2013-01-09

Repairing slow systems

Recently my old PC became very slow at everything. I looked at the problem areas:

#1. CPU usage

Single-core machines being hogged by rude/buggy software is why i switched to a quadcore i5 for my main machine. CPU usage can be viewed and managed via your Task Manager, accessible on Windows via Ctrl+Alt+Del, Start Task Manager. If you don't want to end a rude process, you can try to lower its priority via the context menu.

If the CPU is automatically underclocked, perhaps dust is blocking airflow that's needed to run at full speed. When cleaning the inside of your PC, always shut off its power and stay grounded by touching the bare metal case to avoid static discharge frying your bits.

#2. RAM usage

When the temporary memory of a PC fills up, operating systems tend to use virtual memory on the hard drive, but the hard drive is orders of magnitude slower than RAM, even an SSD. Besides, writing to an SSD still shortens its lifespan more than writing to magnetic disk. Increase RAM (note the type and size your motherboard supports, and that it will match the slowest chips installed) or decrease program consumption. Note that 32-bit Windows only supports up to 4 GB of RAM and will leave the rest unused.

> [Parts of the exercise]
1. In the text on repairing slow systems, what is the most RAM that 32-bit Windows supports?
2. From the text on repairing slow systems, retype the passage between "#2. RAM usage" and "the rest unused.", inclusive.
3. Write what comes next in the text on repairing slow systems, picking up after its last sentence.

> [Extracted data]

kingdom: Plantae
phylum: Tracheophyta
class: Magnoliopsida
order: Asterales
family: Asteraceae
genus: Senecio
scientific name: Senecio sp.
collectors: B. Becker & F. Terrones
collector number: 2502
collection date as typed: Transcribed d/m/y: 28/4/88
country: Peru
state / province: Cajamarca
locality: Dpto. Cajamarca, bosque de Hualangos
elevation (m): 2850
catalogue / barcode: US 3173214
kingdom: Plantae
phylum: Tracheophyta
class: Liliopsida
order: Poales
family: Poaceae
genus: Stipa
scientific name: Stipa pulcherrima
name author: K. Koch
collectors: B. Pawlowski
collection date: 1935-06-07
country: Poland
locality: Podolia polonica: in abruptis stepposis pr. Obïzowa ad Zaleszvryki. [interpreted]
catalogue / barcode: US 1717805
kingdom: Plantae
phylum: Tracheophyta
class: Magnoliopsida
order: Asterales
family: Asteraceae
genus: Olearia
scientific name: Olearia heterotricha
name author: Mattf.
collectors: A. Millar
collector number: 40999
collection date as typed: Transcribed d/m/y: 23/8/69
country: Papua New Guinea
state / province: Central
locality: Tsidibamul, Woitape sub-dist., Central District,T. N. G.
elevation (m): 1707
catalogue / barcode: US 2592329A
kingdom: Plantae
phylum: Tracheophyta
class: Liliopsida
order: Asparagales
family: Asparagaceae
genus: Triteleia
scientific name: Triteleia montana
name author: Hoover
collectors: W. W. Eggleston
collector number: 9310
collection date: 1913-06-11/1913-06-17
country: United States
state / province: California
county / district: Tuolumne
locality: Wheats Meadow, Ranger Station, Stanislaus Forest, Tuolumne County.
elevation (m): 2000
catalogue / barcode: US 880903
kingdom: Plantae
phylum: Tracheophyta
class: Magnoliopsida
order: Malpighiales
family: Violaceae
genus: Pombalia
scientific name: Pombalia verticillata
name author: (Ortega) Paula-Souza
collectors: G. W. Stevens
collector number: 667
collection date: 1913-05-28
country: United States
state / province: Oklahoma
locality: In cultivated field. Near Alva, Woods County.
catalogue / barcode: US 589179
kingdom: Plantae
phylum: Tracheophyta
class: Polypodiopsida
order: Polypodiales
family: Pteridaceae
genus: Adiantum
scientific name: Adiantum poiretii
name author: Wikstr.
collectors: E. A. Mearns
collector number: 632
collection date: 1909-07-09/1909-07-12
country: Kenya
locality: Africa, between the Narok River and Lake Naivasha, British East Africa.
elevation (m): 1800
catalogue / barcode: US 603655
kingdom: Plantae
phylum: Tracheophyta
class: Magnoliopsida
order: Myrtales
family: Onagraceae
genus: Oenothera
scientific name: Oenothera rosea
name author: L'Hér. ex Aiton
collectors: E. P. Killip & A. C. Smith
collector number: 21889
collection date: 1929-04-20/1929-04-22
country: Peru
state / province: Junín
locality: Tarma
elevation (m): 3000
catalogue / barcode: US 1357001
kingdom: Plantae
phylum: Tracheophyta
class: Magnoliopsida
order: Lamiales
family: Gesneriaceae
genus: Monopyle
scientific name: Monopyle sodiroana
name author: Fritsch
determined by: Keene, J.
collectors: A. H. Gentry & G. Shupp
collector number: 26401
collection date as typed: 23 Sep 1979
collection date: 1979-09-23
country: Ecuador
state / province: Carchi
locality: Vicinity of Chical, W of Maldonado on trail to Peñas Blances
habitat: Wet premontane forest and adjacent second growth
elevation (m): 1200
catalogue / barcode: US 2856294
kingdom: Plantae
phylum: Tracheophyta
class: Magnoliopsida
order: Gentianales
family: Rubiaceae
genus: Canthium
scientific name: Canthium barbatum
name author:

> [Exercise results]
1. Up to 4 GB.

2.
#2. RAM usage

When the temporary memory of a PC fills up, operating systems tend to use virtual memory on the hard drive, but the hard drive is orders of magnitude slower than RAM, even an SSD. Besides, writing to an SSD still shortens its lifespan more than writing to magnetic disk. Increase RAM (note the type and size your motherboard supports, and that it will match the slowest chips installed) or decrease program consumption. Note that 32-bit Windows only supports up to 4 GB of RAM and will leave the rest unused.

3.
#3. Storage space

Many programs cache slow data to the hard disk, but when space runs out (Windows warns about this), that becomes impossible, also affecting the virtual memory. Use CCleaner and SpaceSniffer to free up space and consider external drives for archiving. If you're ambitious, perhaps you want to try moving the entire OS to a bigger/faster disk using a boot media with disk imaging/cloning tool.

#4. Storage integrity

Environmental effects like temperature, moisture, and cosmic rays, can corrupt stored data. Modern systems can correct for this, but i've found that can produce terrible lag. Schedule regular (monthly should do) surface sector relocation scans. Ubuntu does this out of the box on startup, but Windows needs a scheduled task that runs a batch file containing
@echo off
echo y|chkdsk c: /r
shutdown -r
as admin. The reboot is required because C: is probably in use.

I solved my old Windows XP system's lag by manually scheduling a sector repair via the C: partition's properties' extra's scan tool in Explorer.

S.M.A.R.T. monitoring tools like SpeedFan and HD Tune can indicate problems with your hard drive.

On a side note: Unlike many tutorials showing only easy Dell installs, i noticed that the Medion MD8818's hard disk drive is fastened by two short screws through the bottom of the tower.

#5. Storage order

Modern (file)systems are less affected by heavy read/write activity, but defragmentation every once in a while can help, except on an SSD (see also #2) as those have neglible seek/read times.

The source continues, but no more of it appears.